__DATA FOR THIS EXERCISE__:
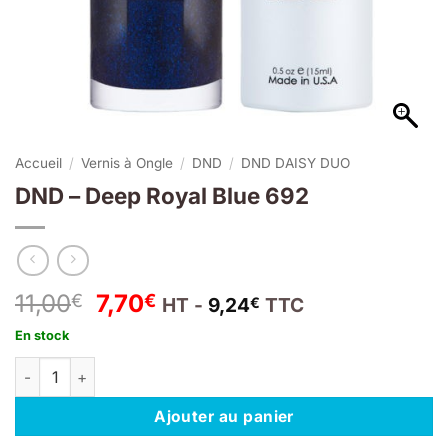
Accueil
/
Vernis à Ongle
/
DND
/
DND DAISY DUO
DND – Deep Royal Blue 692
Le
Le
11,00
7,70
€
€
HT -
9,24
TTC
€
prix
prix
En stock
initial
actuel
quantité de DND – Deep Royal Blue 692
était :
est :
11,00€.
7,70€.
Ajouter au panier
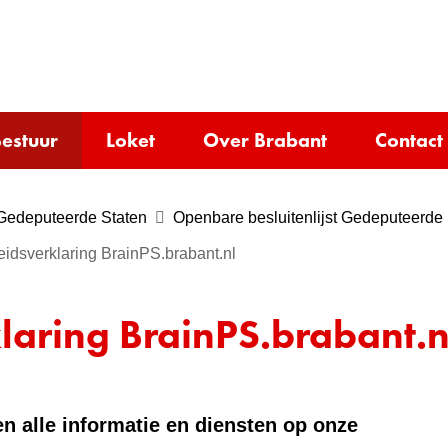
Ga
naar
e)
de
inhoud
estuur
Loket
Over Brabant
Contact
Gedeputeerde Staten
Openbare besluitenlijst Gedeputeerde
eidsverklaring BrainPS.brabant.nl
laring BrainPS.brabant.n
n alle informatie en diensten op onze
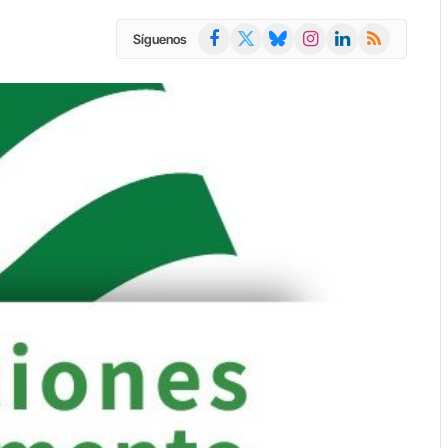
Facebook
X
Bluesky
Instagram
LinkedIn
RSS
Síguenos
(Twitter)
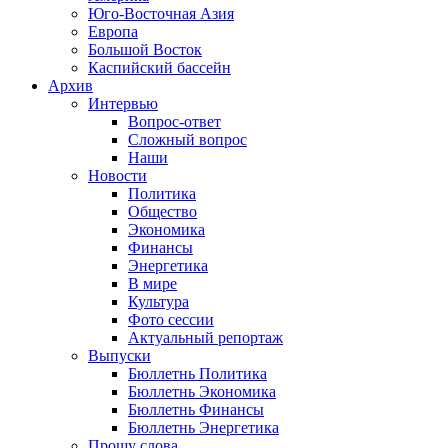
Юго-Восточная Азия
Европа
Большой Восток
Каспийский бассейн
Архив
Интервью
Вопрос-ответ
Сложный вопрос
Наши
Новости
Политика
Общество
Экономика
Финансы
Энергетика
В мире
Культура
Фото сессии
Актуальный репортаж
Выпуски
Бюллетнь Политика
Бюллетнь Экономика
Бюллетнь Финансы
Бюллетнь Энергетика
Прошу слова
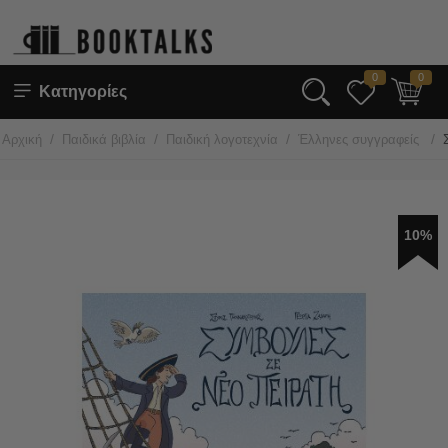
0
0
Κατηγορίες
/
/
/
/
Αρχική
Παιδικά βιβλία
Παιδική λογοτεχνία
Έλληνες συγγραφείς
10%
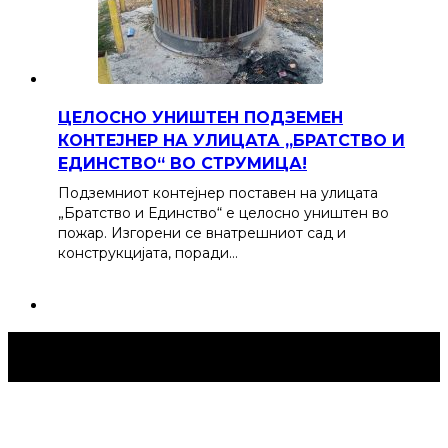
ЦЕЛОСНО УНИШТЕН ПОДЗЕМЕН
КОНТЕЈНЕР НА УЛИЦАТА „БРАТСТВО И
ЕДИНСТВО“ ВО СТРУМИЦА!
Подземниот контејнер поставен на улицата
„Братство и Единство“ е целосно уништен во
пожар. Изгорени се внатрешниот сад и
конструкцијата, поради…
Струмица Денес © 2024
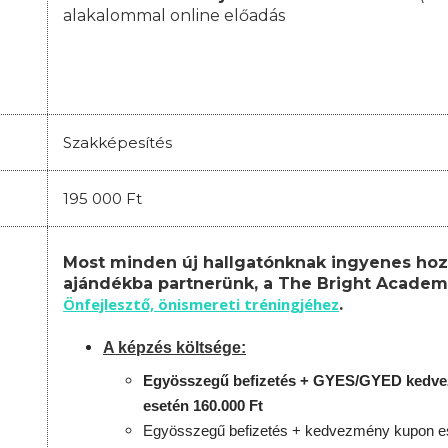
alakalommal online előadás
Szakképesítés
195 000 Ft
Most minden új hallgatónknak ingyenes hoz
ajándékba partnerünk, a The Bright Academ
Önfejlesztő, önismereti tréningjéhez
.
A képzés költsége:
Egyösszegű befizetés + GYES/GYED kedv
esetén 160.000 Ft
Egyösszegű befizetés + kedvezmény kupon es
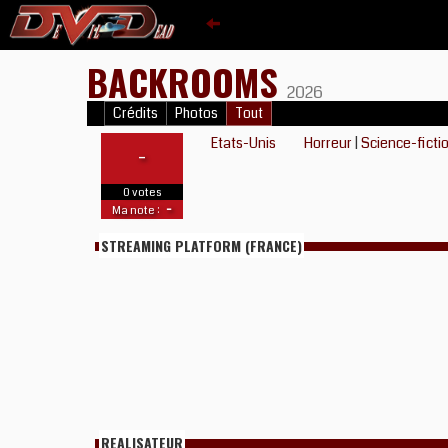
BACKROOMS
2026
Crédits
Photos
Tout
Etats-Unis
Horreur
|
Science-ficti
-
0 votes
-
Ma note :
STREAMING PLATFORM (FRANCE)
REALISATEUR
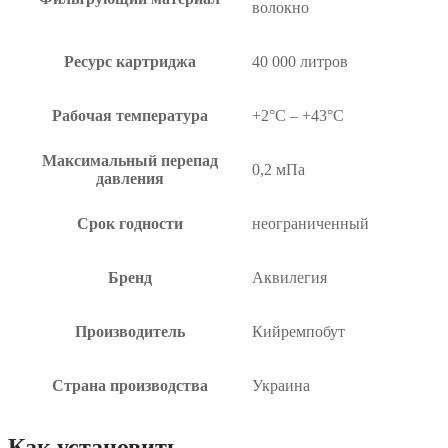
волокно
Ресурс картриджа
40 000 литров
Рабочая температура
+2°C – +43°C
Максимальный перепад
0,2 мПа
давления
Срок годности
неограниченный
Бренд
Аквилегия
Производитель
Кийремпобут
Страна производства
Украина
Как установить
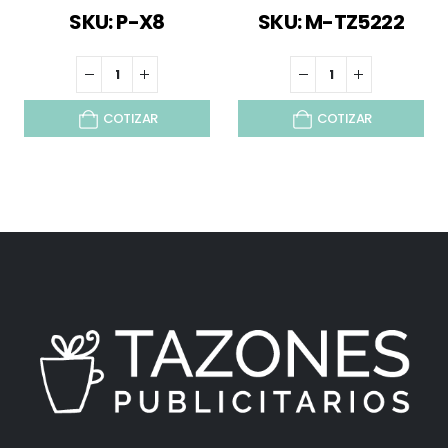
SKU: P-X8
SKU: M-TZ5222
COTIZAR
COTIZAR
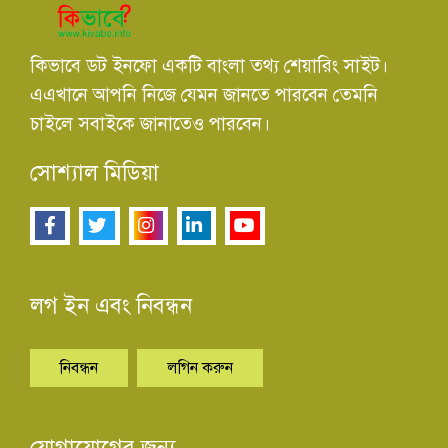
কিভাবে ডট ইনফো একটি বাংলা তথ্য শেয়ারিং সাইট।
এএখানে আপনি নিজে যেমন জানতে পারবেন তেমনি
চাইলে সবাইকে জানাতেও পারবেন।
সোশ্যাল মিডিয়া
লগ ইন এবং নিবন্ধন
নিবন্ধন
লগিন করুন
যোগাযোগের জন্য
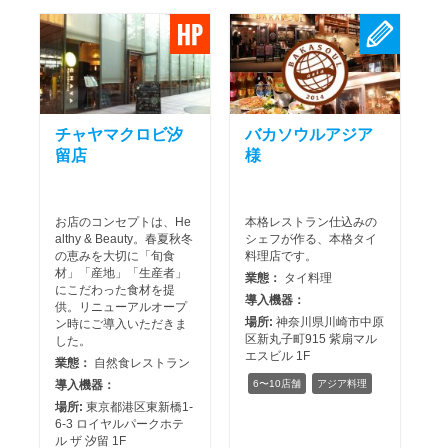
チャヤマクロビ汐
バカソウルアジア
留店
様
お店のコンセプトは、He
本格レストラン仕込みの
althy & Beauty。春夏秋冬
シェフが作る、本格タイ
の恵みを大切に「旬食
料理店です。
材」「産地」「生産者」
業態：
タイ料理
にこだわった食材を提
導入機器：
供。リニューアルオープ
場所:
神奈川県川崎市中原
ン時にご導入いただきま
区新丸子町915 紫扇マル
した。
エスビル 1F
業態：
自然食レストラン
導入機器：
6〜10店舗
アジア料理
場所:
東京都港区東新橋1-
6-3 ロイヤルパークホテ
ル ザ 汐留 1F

__WHAT IS REQUIRED__:
Pictures stay out; the records above are otherwise reproduced exactly.

__TASK RESULT__:
Accueil
/
Vernis à Ongle
/
DND
/
DND DAISY DUO
DND – Deep Royal Blue 692
Le
Le
11,00
7,70
€
€
HT -
9,24
TTC
€
prix
prix
En stock
initial
actuel
quantité de DND – Deep Royal Blue 692
était :
est :
11,00€.
7,70€.
Ajouter au panier
Ga
naar
e)
de
inhoud
estuur
Loket
Over Brabant
Contact
Gedeputeerde Staten
Openbare besluitenlijst Gedeputeerde
eidsverklaring BrainPS.brabant.nl
laring BrainPS.brabant.n
n alle informatie en diensten op onze
Facebook
X
Bluesky
Instagram
LinkedIn
RSS
Síguenos
(Twitter)
Юго-Восточная Азия
Европа
Большой Восток
Каспийский бассейн
Архив
Интервью
Вопрос-ответ
Сложный вопрос
Наши
Новости
Политика
Общество
Экономика
Финансы
Энергетика
В мире
Культура
Фото сессии
Актуальный репортаж
Выпуски
Бюллетнь Политика
Бюллетнь Экономика
Бюллетнь Финансы
Бюллетнь Энергетика
Прошу слова
0
0
Κατηγορίες
/
/
/
/
Αρχική
Παιδικά βιβλία
Παιδική λογοτεχνία
Έλληνες συγγραφείς
10%
ЦЕЛОСНО УНИШТЕН ПОДЗЕМЕН
КОНТЕЈНЕР НА УЛИЦАТА „БРАТСТВО И
ЕДИНСТВО“ ВО СТРУМИЦА!
Подземниот контејнер поставен на улицата
„Братство и Единство“ е целосно уништен во
пожар. Изгорени се внатрешниот сад и
конструкцијата, поради…
Струмица Денес © 2024
alakalommal online előadás
Szakképesítés
195 000 Ft
Most minden új hallgatónknak ingyenes hoz
ajándékba partnerünk, a The Bright Academ
Önfejlesztő, önismereti tréningjéhez
.
A képzés költsége:
Egyösszegű befizetés + GYES/GYED kedv
esetén 160.000 Ft
Egyösszegű befizetés + kedvezmény kupon es
BACKROOMS
2026
Crédits
Photos
Tout
Etats-Unis
Horreur
|
Science-ficti
-
0 votes
-
Ma note :
STREAMING PLATFORM (FRANCE)
REALISATEUR
волокно
Ресурс картриджа
40 000 литров
Рабочая температура
+2°C – +43°C
Максимальный перепад
0,2 мПа
давления
Срок годности
неограниченный
Бренд
Аквилегия
Производитель
Кийремпобут
Страна производства
Украина
Как установить
SKU: P-X8
SKU: M-TZ5222
COTIZAR
COTIZAR
কিভাবে ডট ইনফো একটি বাংলা তথ্য শেয়ারিং সাইট।
এএখানে আপনি নিজে যেমন জানতে পারবেন তেমনি
চাইলে সবাইকে জানাতেও পারবেন।
সোশ্যাল মিডিয়া
লগ ইন এবং নিবন্ধন
নিবন্ধন
লগিন করুন
যোগাযোগের জন্য
チャヤマクロビ汐
バカソウルアジア
留店
様
お店のコンセプトは、He
本格レストラン仕込みの
althy & Beauty。春夏秋冬
シェフが作る、本格タイ
の恵みを大切に「旬食
料理店です。
材」「産地」「生産者」
業態：
タイ料理
にこだわった食材を提
導入機器：
供。リニューアルオープ
場所:
神奈川県川崎市中原
ン時にご導入いただきま
区新丸子町915 紫扇マル
した。
エスビル 1F
業態：
自然食レストラン
導入機器：
6〜10店舗
アジア料理
場所:
東京都港区東新橋1-
6-3 ロイヤルパークホテ
ル ザ 汐留 1F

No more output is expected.